Work required = Return only these lines, exactly: the one containing "Primo pattern, il" and every line after it in the listing.

Dataset records =
- Opening Delimiter -
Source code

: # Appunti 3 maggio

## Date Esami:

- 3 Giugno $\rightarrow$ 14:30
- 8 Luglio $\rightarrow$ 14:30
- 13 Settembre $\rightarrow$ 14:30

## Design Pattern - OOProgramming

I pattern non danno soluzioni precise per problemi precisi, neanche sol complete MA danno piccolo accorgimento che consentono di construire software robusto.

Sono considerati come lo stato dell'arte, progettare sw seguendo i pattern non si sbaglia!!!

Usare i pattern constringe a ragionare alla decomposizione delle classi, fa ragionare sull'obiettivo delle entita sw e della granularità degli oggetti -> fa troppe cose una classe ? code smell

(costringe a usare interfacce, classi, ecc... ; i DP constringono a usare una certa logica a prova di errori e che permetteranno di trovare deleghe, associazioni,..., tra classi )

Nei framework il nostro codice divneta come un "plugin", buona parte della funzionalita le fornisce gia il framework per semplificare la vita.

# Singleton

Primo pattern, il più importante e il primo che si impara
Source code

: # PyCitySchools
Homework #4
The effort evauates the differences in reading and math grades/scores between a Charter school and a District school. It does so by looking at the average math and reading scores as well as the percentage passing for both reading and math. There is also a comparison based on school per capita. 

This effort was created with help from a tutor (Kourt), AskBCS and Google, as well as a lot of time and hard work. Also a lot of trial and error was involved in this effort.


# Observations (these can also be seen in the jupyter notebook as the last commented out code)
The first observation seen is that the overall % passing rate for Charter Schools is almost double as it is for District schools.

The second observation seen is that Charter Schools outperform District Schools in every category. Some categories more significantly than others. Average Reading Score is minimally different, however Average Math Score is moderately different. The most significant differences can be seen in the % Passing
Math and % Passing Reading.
- Closing Delimiter -
Solution for this problem =
Primo pattern, il più importante e il primo che si impara
Source code

: # PyCitySchools
Homework #4
The effort evauates the differences in reading and math grades/scores between a Charter school and a District school. It does so by looking at the average math and reading scores as well as the percentage passing for both reading and math. There is also a comparison based on school per capita. 

This effort was created with help from a tutor (Kourt), AskBCS and Google, as well as a lot of time and hard work. Also a lot of trial and error was involved in this effort.


# Observations (these can also be seen in the jupyter notebook as the last commented out code)
The first observation seen is that the overall % passing rate for Charter Schools is almost double as it is for District schools.

The second observation seen is that Charter Schools outperform District Schools in every category. Some categories more significantly than others. Average Reading Score is minimally different, however Average Math Score is moderately different. The most significant differences can be seen in the % Passing
Math and % Passing Reading.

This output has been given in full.